Your goal: No image is to be carried over; reproduce the rest of the listing word for word.

Data for analysis:

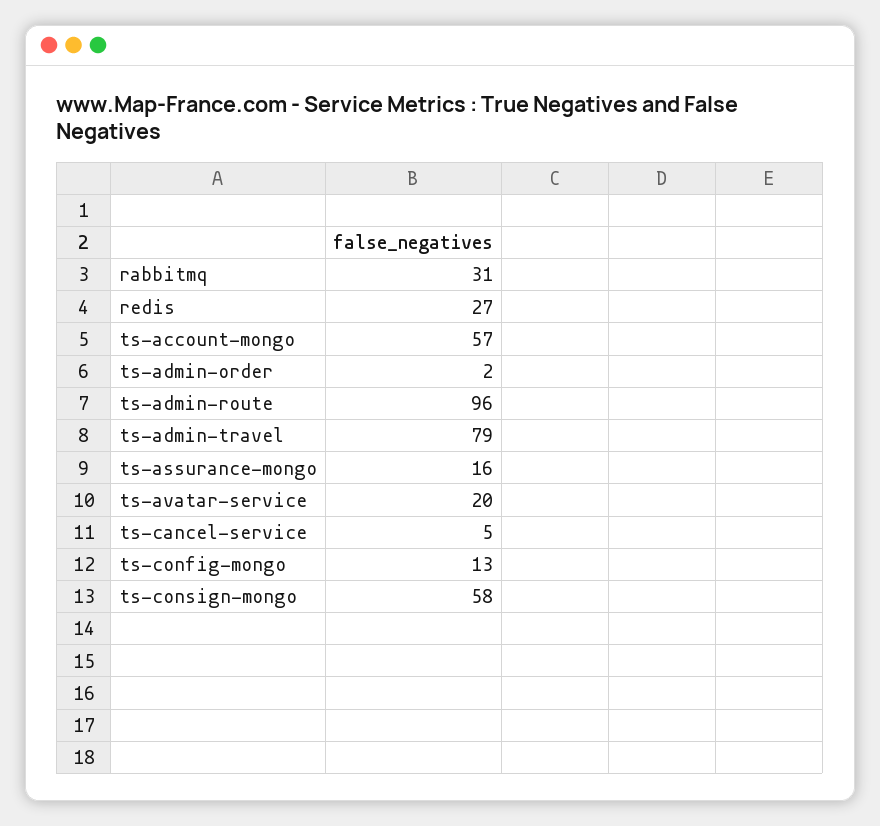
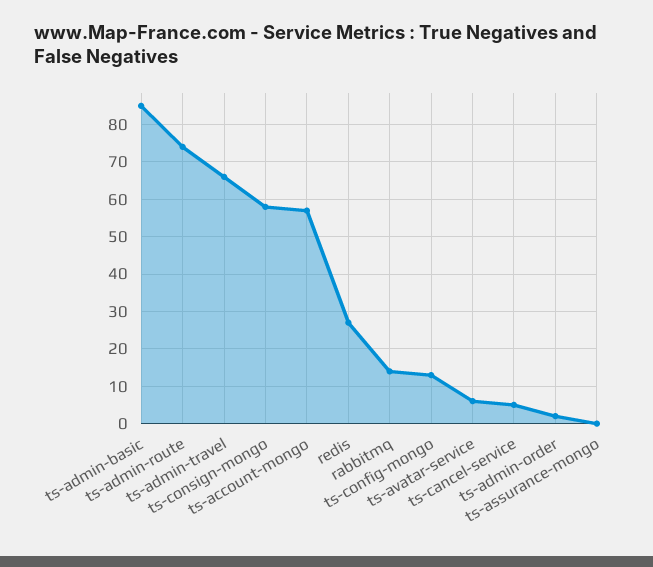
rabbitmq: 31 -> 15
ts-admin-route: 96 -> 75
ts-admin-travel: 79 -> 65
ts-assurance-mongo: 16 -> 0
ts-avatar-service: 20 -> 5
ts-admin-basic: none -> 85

Answer:
rabbitmq: 31 -> 15
ts-admin-route: 96 -> 75
ts-admin-travel: 79 -> 65
ts-assurance-mongo: 16 -> 0
ts-avatar-service: 20 -> 5
ts-admin-basic: none -> 85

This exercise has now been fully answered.